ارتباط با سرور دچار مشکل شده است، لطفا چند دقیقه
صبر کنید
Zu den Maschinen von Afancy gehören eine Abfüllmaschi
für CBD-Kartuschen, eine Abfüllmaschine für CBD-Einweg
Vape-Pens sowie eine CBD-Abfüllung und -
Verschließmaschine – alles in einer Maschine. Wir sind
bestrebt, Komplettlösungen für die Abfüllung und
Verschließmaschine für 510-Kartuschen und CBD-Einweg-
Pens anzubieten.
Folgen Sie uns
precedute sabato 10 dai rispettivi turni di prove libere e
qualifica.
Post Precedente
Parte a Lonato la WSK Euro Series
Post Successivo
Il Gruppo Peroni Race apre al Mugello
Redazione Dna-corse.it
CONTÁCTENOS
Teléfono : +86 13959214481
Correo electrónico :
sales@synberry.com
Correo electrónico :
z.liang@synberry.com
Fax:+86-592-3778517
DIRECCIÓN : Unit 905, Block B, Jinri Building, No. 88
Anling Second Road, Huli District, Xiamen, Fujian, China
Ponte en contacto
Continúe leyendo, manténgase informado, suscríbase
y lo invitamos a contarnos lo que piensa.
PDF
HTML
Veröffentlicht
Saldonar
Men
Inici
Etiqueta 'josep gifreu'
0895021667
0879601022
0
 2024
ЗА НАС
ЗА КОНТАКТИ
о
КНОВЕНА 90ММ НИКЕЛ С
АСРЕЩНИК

· · ·

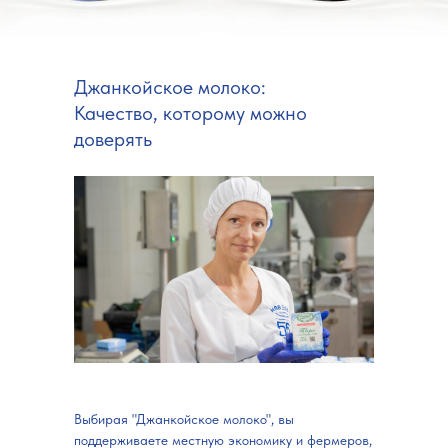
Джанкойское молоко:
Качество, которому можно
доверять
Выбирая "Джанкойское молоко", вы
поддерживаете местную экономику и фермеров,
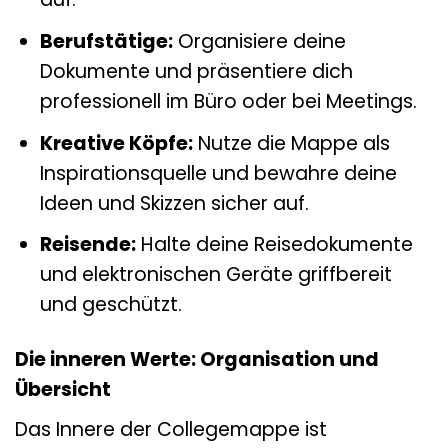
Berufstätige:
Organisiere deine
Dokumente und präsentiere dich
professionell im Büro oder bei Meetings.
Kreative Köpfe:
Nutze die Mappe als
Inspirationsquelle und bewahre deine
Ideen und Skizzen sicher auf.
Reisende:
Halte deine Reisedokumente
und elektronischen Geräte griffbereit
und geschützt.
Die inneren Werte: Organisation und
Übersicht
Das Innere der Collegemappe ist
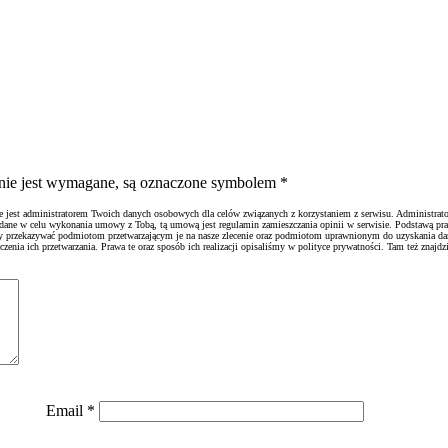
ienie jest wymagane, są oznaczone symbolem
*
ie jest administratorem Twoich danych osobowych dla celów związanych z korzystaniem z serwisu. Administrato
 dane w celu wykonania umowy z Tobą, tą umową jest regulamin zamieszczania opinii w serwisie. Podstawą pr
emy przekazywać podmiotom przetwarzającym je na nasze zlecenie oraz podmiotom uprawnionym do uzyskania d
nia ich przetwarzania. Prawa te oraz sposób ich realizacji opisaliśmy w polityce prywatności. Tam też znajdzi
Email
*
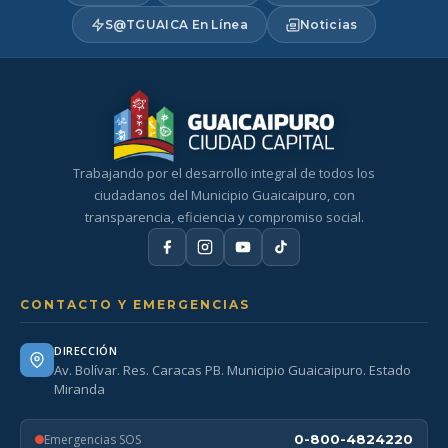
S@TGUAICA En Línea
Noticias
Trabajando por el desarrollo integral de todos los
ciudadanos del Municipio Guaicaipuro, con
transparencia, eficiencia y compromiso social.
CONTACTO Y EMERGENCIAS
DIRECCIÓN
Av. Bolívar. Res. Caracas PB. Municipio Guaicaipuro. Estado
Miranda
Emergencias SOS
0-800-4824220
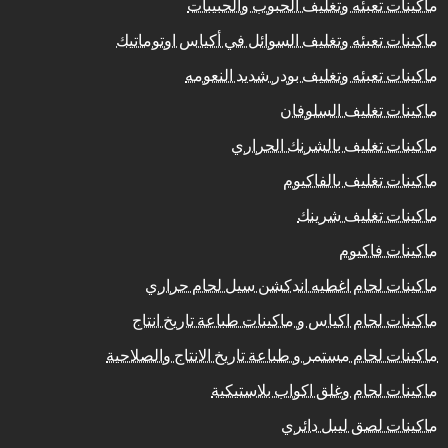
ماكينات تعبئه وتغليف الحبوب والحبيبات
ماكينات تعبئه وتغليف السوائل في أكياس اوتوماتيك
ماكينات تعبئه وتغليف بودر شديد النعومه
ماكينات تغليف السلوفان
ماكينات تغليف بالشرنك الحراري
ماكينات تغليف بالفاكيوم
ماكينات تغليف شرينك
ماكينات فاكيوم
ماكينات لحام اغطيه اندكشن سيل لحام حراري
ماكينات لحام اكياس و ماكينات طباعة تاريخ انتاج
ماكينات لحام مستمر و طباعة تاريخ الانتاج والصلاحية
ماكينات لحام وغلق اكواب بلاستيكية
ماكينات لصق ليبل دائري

· · ·

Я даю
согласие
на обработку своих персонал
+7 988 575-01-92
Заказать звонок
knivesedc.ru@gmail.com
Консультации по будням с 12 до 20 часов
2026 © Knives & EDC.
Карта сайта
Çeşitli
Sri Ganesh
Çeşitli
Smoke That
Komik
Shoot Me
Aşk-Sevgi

· · ·

Return only the lines between the one holding "ارتباط با سرور" and the one holding "bestrebt, Komplettlösungen für", inclusive, exactly as they appear above.

ارتباط با سرور دچار مشکل شده است، لطفا چند دقیقه
صبر کنید
Zu den Maschinen von Afancy gehören eine Abfüllmaschi
für CBD-Kartuschen, eine Abfüllmaschine für CBD-Einweg
Vape-Pens sowie eine CBD-Abfüllung und -
Verschließmaschine – alles in einer Maschine. Wir sind
bestrebt, Komplettlösungen für die Abfüllung und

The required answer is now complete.